BRIEF → Beginning with the line containing "21: (1008, 285, 16.75)" and ending with the line containing "51: (976, 170, 7.85)", write out each line of the records below exactly; pictures and lines outside that range are left out.

INPUT DATA →
⁂

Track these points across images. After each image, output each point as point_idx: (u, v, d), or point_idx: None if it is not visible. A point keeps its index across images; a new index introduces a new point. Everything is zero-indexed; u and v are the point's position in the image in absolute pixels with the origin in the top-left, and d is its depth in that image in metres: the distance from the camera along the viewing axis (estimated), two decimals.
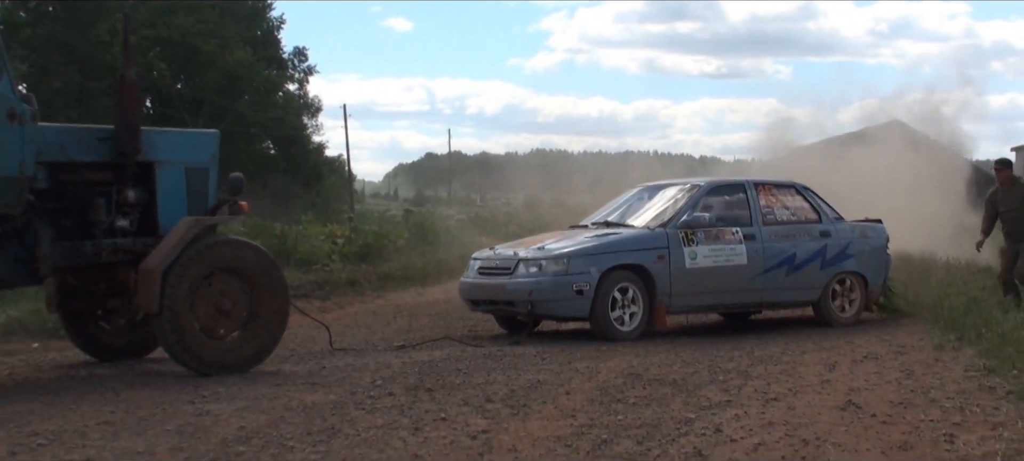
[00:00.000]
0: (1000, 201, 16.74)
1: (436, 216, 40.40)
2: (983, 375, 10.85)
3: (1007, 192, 16.66)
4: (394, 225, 31.24)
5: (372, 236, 27.14)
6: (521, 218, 46.54)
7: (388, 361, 12.31)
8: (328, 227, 28.21)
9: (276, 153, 68.59)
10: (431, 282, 23.80)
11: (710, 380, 10.79)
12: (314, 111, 71.57)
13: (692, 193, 15.39)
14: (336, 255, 24.33)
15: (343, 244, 25.51)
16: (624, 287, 14.24)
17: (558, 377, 10.96)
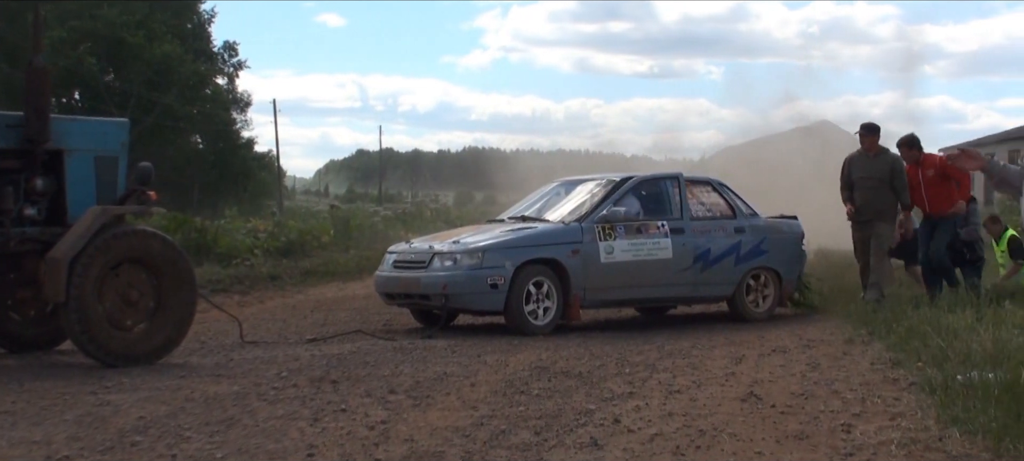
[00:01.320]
0: (858, 167, 16.06)
1: (362, 212, 40.29)
2: (888, 367, 10.93)
3: (870, 161, 15.96)
4: (319, 221, 31.08)
5: (295, 232, 27.03)
6: (450, 215, 46.51)
7: (297, 354, 12.27)
8: (250, 222, 28.06)
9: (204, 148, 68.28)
10: (353, 277, 23.72)
11: (616, 373, 10.82)
12: (243, 106, 71.29)
13: (608, 188, 15.41)
14: (258, 250, 24.21)
15: (265, 239, 25.39)
16: (539, 281, 14.25)
17: (465, 369, 10.96)
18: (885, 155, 15.98)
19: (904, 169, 15.76)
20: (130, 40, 59.34)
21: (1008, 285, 16.75)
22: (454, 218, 44.97)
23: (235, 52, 72.13)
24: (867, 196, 15.83)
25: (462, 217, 45.99)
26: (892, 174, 15.72)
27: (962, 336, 11.49)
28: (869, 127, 16.19)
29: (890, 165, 15.78)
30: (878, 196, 15.79)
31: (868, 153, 15.98)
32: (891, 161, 15.86)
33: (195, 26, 70.19)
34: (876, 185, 15.78)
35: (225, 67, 71.86)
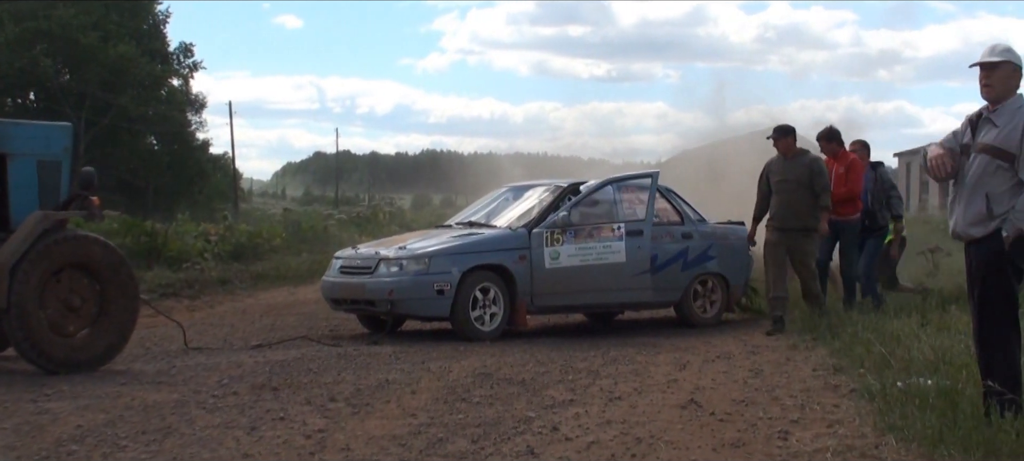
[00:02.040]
0: (775, 172, 15.14)
1: (316, 215, 40.17)
2: (830, 374, 11.00)
3: (786, 163, 15.02)
4: (272, 224, 30.99)
5: (246, 235, 26.94)
6: (405, 218, 46.48)
7: (240, 360, 12.22)
8: (201, 226, 27.95)
9: (160, 149, 67.98)
10: (304, 281, 23.62)
11: (559, 379, 10.82)
12: (199, 108, 71.00)
13: (556, 194, 15.41)
14: (209, 254, 24.12)
15: (216, 243, 25.30)
16: (485, 287, 14.24)
17: (408, 376, 10.94)
18: (803, 156, 15.09)
19: (824, 170, 15.10)
20: (85, 41, 59.01)
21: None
22: (409, 221, 44.97)
23: (191, 53, 71.85)
24: (785, 201, 14.94)
25: (418, 220, 45.96)
26: (811, 175, 14.85)
27: (905, 342, 11.56)
28: (782, 129, 15.28)
29: (808, 166, 14.92)
30: (797, 200, 14.84)
31: (785, 156, 15.12)
32: (809, 162, 15.01)
33: (150, 26, 69.86)
34: (794, 188, 14.85)
35: (181, 68, 71.56)
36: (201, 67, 73.21)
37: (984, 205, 7.74)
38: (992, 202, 7.71)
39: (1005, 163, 7.71)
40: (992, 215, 7.70)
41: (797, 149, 15.11)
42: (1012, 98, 7.87)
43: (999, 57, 7.90)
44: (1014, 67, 7.89)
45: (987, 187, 7.76)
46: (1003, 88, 7.88)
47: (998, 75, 7.88)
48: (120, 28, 62.69)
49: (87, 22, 60.09)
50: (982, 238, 7.80)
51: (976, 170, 7.85)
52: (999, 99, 7.88)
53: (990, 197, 7.73)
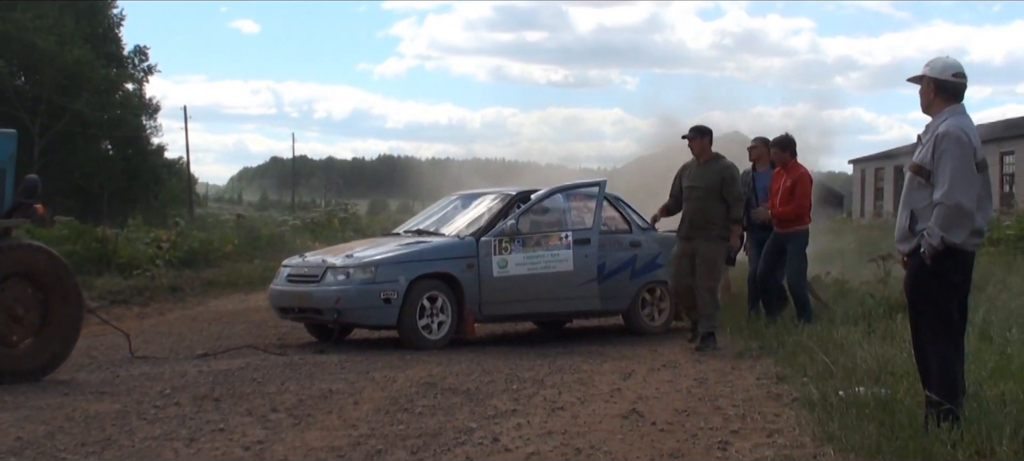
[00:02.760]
0: (687, 176, 14.33)
1: (270, 221, 40.03)
2: (774, 383, 11.05)
3: (699, 168, 14.21)
4: (225, 230, 30.85)
5: (198, 242, 26.81)
6: (360, 224, 46.27)
7: (185, 370, 12.17)
8: (153, 232, 27.79)
9: (114, 154, 67.71)
10: (256, 288, 23.48)
11: (503, 389, 10.84)
12: (153, 112, 70.75)
13: (505, 202, 15.43)
14: (160, 260, 23.97)
15: (168, 249, 25.15)
16: (433, 295, 14.24)
17: (352, 386, 10.92)
18: (716, 161, 14.17)
19: (738, 177, 14.32)
20: (42, 45, 58.72)
21: None
22: (364, 227, 44.77)
23: (145, 56, 71.67)
24: (694, 208, 14.13)
25: (373, 226, 45.84)
26: (723, 182, 14.01)
27: (849, 351, 11.62)
28: (697, 129, 14.33)
29: (720, 173, 14.04)
30: (705, 208, 14.00)
31: (698, 159, 14.28)
32: (722, 169, 14.10)
33: (105, 29, 69.59)
34: (703, 195, 14.02)
35: (135, 72, 71.31)
36: (156, 71, 72.93)
37: (908, 221, 7.92)
38: (915, 219, 7.88)
39: (924, 180, 7.84)
40: (914, 231, 7.87)
41: (712, 153, 14.28)
42: (936, 115, 7.97)
43: (922, 71, 8.07)
44: (928, 81, 8.00)
45: (911, 204, 7.95)
46: (925, 101, 8.05)
47: (921, 89, 8.08)
48: (75, 32, 62.42)
49: (43, 26, 59.81)
50: (909, 253, 8.00)
51: (905, 188, 8.07)
52: (926, 109, 8.04)
53: (914, 214, 7.91)
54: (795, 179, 15.26)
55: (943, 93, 7.97)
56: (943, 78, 7.98)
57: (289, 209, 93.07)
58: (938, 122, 7.87)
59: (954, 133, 7.75)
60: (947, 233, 7.66)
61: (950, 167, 7.67)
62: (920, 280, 7.90)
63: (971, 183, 7.72)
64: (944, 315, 7.88)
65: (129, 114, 67.76)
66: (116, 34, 71.30)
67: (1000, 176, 54.15)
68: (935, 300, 7.87)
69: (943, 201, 7.64)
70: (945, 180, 7.66)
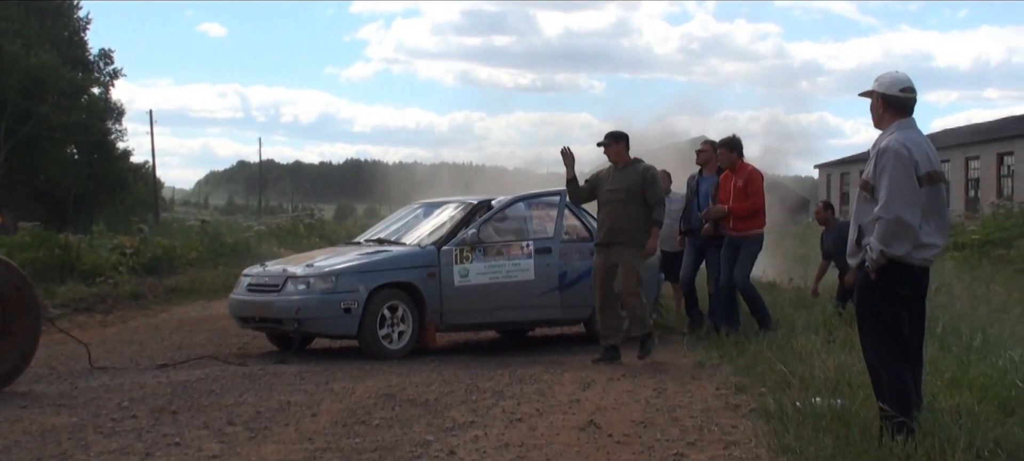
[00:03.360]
0: (605, 181, 13.96)
1: (235, 227, 39.85)
2: (732, 393, 11.06)
3: (618, 172, 13.85)
4: (188, 236, 30.73)
5: (161, 248, 26.69)
6: (326, 229, 46.23)
7: (144, 381, 12.12)
8: (116, 239, 27.66)
9: (80, 159, 67.42)
10: (219, 295, 23.39)
11: (462, 400, 10.82)
12: (119, 116, 70.48)
13: (466, 211, 15.42)
14: (123, 267, 23.88)
15: (131, 256, 25.05)
16: (393, 305, 14.22)
17: (310, 398, 10.89)
18: (635, 165, 13.84)
19: (659, 180, 14.03)
20: (7, 48, 58.45)
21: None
22: (330, 232, 44.78)
23: (111, 60, 71.44)
24: (613, 213, 13.72)
25: (339, 231, 45.80)
26: (645, 184, 13.67)
27: (808, 361, 11.67)
28: (612, 135, 13.98)
29: (641, 175, 13.72)
30: (627, 213, 13.62)
31: (617, 164, 13.92)
32: (643, 171, 13.78)
33: (71, 33, 69.33)
34: (624, 198, 13.63)
35: (101, 76, 71.06)
36: (121, 74, 72.74)
37: (856, 235, 8.05)
38: (862, 233, 7.99)
39: (869, 195, 7.92)
40: (860, 245, 7.98)
41: (630, 157, 13.94)
42: (886, 128, 8.03)
43: (871, 87, 8.15)
44: (878, 96, 8.08)
45: (859, 218, 8.06)
46: (875, 116, 8.13)
47: (871, 105, 8.17)
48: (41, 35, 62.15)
49: (8, 29, 59.55)
50: (856, 267, 8.16)
51: (855, 202, 8.21)
52: (876, 125, 8.13)
53: (861, 228, 8.00)
54: (745, 178, 15.18)
55: (891, 108, 8.02)
56: (891, 93, 8.02)
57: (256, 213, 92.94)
58: (884, 137, 7.94)
59: (894, 147, 7.79)
60: (887, 247, 7.70)
61: (888, 181, 7.73)
62: (866, 294, 7.99)
63: (911, 197, 7.74)
64: (891, 328, 7.92)
65: (95, 118, 67.47)
66: (82, 38, 71.06)
67: (965, 181, 54.46)
68: (881, 313, 7.92)
69: (882, 215, 7.70)
70: (884, 194, 7.73)
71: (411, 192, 54.61)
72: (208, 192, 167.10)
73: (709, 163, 15.84)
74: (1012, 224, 35.24)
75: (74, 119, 64.70)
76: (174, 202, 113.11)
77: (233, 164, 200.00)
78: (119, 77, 72.17)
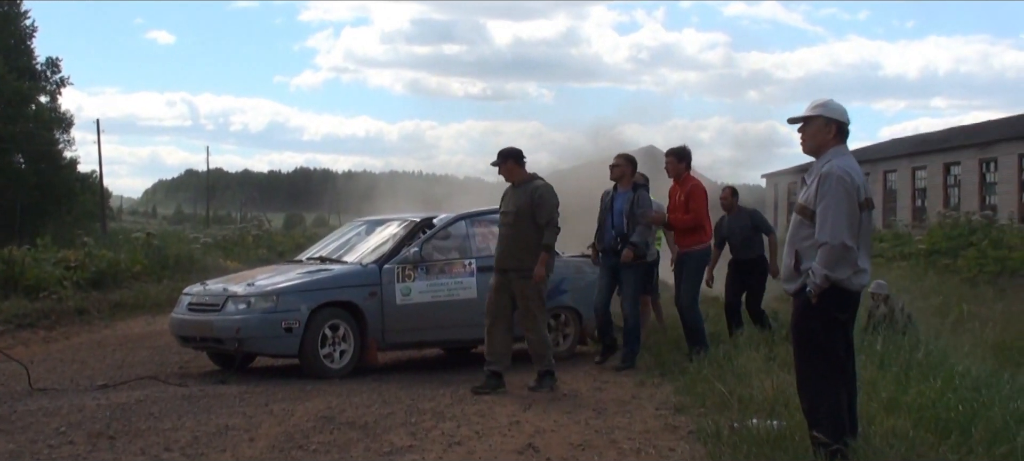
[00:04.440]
0: (503, 202, 13.31)
1: (180, 239, 39.60)
2: (672, 414, 11.08)
3: (511, 192, 13.17)
4: (132, 249, 30.48)
5: (106, 262, 26.49)
6: (274, 241, 45.99)
7: (83, 403, 12.00)
8: (61, 252, 27.44)
9: (26, 168, 66.88)
10: (163, 310, 23.18)
11: (402, 422, 10.79)
12: (66, 125, 69.98)
13: (409, 229, 15.39)
14: (67, 282, 23.69)
15: (76, 270, 24.86)
16: (335, 324, 14.18)
17: (249, 421, 10.82)
18: (529, 183, 13.03)
19: (549, 200, 12.92)
20: None
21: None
22: (277, 244, 44.55)
23: (58, 68, 70.94)
24: (506, 236, 13.03)
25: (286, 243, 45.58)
26: (534, 205, 12.85)
27: (747, 380, 11.70)
28: (504, 152, 13.23)
29: (530, 195, 12.90)
30: (519, 235, 12.87)
31: (513, 183, 13.19)
32: (532, 190, 12.95)
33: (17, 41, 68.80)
34: (514, 221, 12.88)
35: (47, 84, 70.56)
36: (68, 83, 72.23)
37: (793, 261, 7.97)
38: (800, 258, 7.92)
39: (808, 220, 7.89)
40: (799, 271, 7.92)
41: (525, 174, 13.21)
42: (824, 154, 7.98)
43: (811, 111, 8.02)
44: (825, 121, 7.98)
45: (796, 243, 7.99)
46: (815, 143, 8.02)
47: (809, 130, 8.04)
48: None
49: None
50: (794, 293, 8.04)
51: (791, 228, 8.13)
52: (816, 154, 8.04)
53: (799, 253, 7.96)
54: (688, 192, 14.80)
55: (840, 135, 8.03)
56: (843, 120, 8.04)
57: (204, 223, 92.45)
58: (823, 162, 7.92)
59: (838, 173, 7.80)
60: (831, 272, 7.72)
61: (834, 207, 7.73)
62: (805, 320, 7.95)
63: (854, 223, 7.79)
64: (829, 354, 7.94)
65: (42, 128, 66.98)
66: (29, 46, 70.53)
67: (912, 191, 54.85)
68: (819, 339, 7.91)
69: (828, 240, 7.69)
70: (828, 219, 7.72)
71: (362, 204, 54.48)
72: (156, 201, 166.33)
73: (623, 178, 14.91)
74: (958, 234, 35.55)
75: (20, 129, 64.21)
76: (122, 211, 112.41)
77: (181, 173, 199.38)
78: (66, 85, 71.62)
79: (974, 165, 49.47)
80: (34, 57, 70.50)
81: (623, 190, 14.86)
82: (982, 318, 23.35)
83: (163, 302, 23.93)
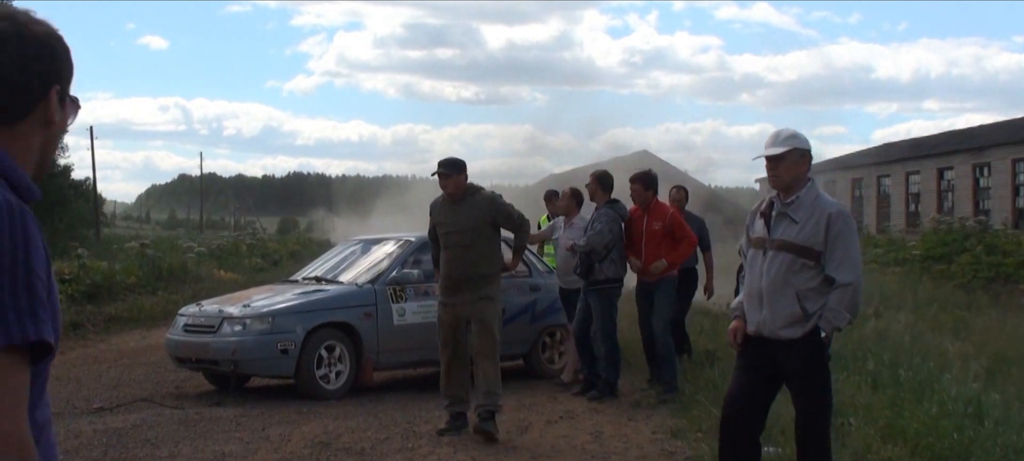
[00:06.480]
0: (442, 220, 11.76)
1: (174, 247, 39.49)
2: (668, 438, 11.09)
3: (456, 208, 11.60)
4: (127, 260, 30.45)
5: (100, 274, 26.44)
6: (268, 248, 45.98)
7: (80, 429, 12.01)
8: (55, 264, 27.36)
9: None
10: (158, 324, 23.23)
11: (399, 448, 10.81)
12: None
13: (403, 249, 15.39)
14: (62, 295, 23.63)
15: (70, 282, 24.82)
16: (331, 345, 14.17)
17: (245, 448, 10.84)
18: (477, 197, 11.63)
19: (506, 204, 11.81)
20: None
21: None
22: (271, 252, 44.56)
23: None
24: (458, 258, 11.55)
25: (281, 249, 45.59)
26: (497, 214, 11.63)
27: None
28: (451, 163, 11.70)
29: (483, 208, 11.58)
30: (476, 254, 11.51)
31: (452, 198, 11.69)
32: (483, 203, 11.63)
33: None
34: (470, 241, 11.47)
35: None
36: None
37: (796, 305, 7.42)
38: (804, 301, 7.41)
39: (810, 261, 7.41)
40: (807, 314, 7.40)
41: (469, 186, 11.72)
42: (805, 188, 7.51)
43: (784, 146, 7.50)
44: (801, 153, 7.54)
45: (795, 286, 7.44)
46: (791, 177, 7.50)
47: (785, 165, 7.49)
48: None
49: None
50: (800, 338, 7.45)
51: (780, 269, 7.50)
52: (790, 188, 7.53)
53: (801, 296, 7.42)
54: (666, 221, 13.69)
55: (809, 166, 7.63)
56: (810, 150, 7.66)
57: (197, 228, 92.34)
58: (809, 198, 7.49)
59: (845, 212, 7.64)
60: (854, 313, 7.50)
61: (852, 247, 7.43)
62: (818, 364, 7.51)
63: None
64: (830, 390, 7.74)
65: None
66: None
67: (906, 196, 54.89)
68: (828, 380, 7.62)
69: (852, 281, 7.33)
70: (849, 259, 7.37)
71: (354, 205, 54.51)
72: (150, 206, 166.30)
73: (595, 197, 14.16)
74: (952, 239, 35.54)
75: None
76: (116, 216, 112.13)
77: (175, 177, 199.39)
78: None
79: (967, 170, 49.50)
80: None
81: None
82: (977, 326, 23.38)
83: (158, 315, 23.94)
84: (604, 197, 14.03)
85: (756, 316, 7.58)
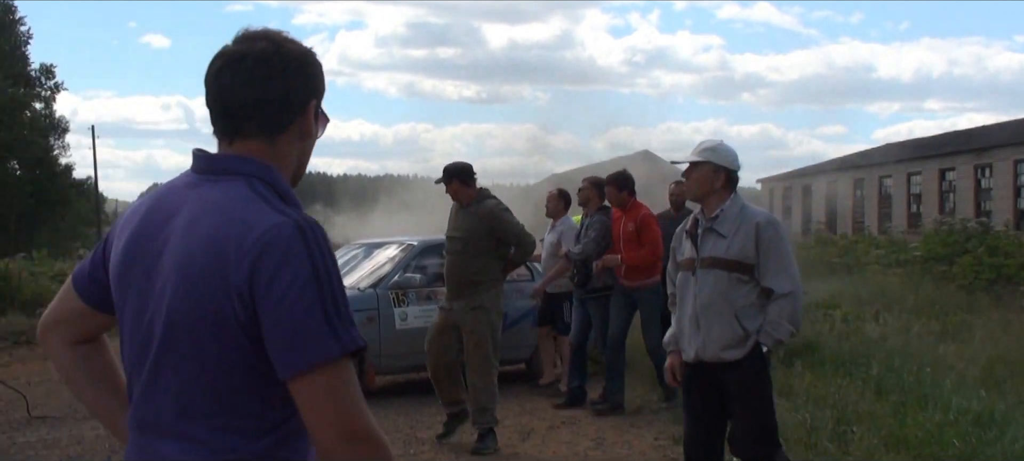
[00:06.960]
0: (449, 221, 11.66)
1: None
2: (671, 444, 11.05)
3: (459, 213, 11.47)
4: None
5: None
6: None
7: (82, 434, 12.00)
8: (57, 265, 27.45)
9: (22, 175, 66.84)
10: None
11: (401, 453, 10.82)
12: (61, 131, 69.99)
13: (405, 253, 15.37)
14: None
15: None
16: None
17: None
18: (481, 204, 11.33)
19: (508, 217, 11.33)
20: None
21: None
22: None
23: (52, 75, 70.86)
24: (453, 265, 11.43)
25: None
26: (495, 225, 11.27)
27: None
28: (444, 170, 11.56)
29: (481, 217, 11.30)
30: (468, 263, 11.28)
31: (459, 203, 11.51)
32: (486, 212, 11.30)
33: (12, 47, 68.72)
34: (463, 248, 11.29)
35: (42, 90, 70.52)
36: (63, 88, 72.15)
37: (736, 325, 7.11)
38: (743, 320, 7.10)
39: (744, 275, 7.10)
40: (747, 333, 7.09)
41: (473, 192, 11.47)
42: (728, 202, 7.23)
43: (699, 157, 7.28)
44: (714, 168, 7.24)
45: (733, 305, 7.13)
46: (701, 189, 7.24)
47: (696, 175, 7.29)
48: None
49: None
50: (743, 359, 7.13)
51: (714, 287, 7.18)
52: (703, 198, 7.29)
53: (739, 314, 7.11)
54: (638, 222, 13.30)
55: (731, 183, 7.30)
56: (732, 168, 7.33)
57: None
58: (734, 210, 7.20)
59: (774, 220, 7.35)
60: (796, 325, 7.15)
61: (788, 252, 7.16)
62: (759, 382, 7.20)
63: None
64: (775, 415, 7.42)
65: (37, 134, 66.96)
66: (24, 52, 70.47)
67: (907, 197, 54.92)
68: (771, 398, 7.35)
69: (790, 291, 7.04)
70: (784, 268, 7.08)
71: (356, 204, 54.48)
72: None
73: (589, 202, 13.95)
74: (954, 240, 35.51)
75: (16, 135, 64.15)
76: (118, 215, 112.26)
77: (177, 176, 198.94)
78: (61, 91, 71.56)
79: (969, 171, 49.54)
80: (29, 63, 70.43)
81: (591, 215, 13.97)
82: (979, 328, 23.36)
83: None
84: (598, 203, 13.87)
85: (694, 342, 7.26)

⁂

RESPONSE TO THIS TASK →
21: (1008, 285, 16.75)
22: (454, 218, 44.97)
23: (235, 52, 72.13)
24: (867, 196, 15.83)
25: (462, 217, 45.99)
26: (892, 174, 15.72)
27: (962, 336, 11.49)
28: (869, 127, 16.19)
29: (890, 165, 15.78)
30: (878, 196, 15.79)
31: (868, 153, 15.98)
32: (891, 161, 15.86)
33: (195, 26, 70.19)
34: (876, 185, 15.78)
35: (225, 67, 71.86)
[00:02.040]
0: (775, 172, 15.14)
1: (316, 215, 40.17)
2: (830, 374, 11.00)
3: (786, 163, 15.02)
4: (272, 224, 30.99)
5: (246, 235, 26.94)
6: (405, 218, 46.48)
7: (240, 360, 12.22)
8: (201, 226, 27.95)
9: (160, 149, 67.98)
10: (304, 281, 23.62)
11: (559, 379, 10.82)
12: (199, 108, 71.00)
13: (556, 194, 15.41)
14: (209, 254, 24.12)
15: (216, 243, 25.30)
16: (485, 287, 14.24)
17: (408, 376, 10.94)
18: (803, 156, 15.09)
19: (824, 170, 15.10)
20: (85, 41, 59.01)
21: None
22: (409, 221, 44.97)
23: (191, 53, 71.85)
24: (785, 201, 14.94)
25: (418, 220, 45.96)
26: (811, 175, 14.85)
27: (905, 342, 11.56)
28: (782, 129, 15.28)
29: (808, 166, 14.92)
30: (797, 200, 14.84)
31: (785, 156, 15.12)
32: (809, 162, 15.01)
33: (150, 26, 69.86)
34: (794, 188, 14.85)
35: (181, 68, 71.56)
36: (201, 67, 73.21)
37: (984, 205, 7.74)
38: (992, 202, 7.71)
39: (1005, 163, 7.71)
40: (992, 215, 7.70)
41: (797, 149, 15.11)
42: (1012, 98, 7.87)
43: (999, 57, 7.90)
44: (1014, 67, 7.89)
45: (987, 187, 7.76)
46: (1003, 88, 7.88)
47: (998, 75, 7.88)
48: (120, 28, 62.69)
49: (87, 22, 60.09)
50: (982, 238, 7.80)
51: (976, 170, 7.85)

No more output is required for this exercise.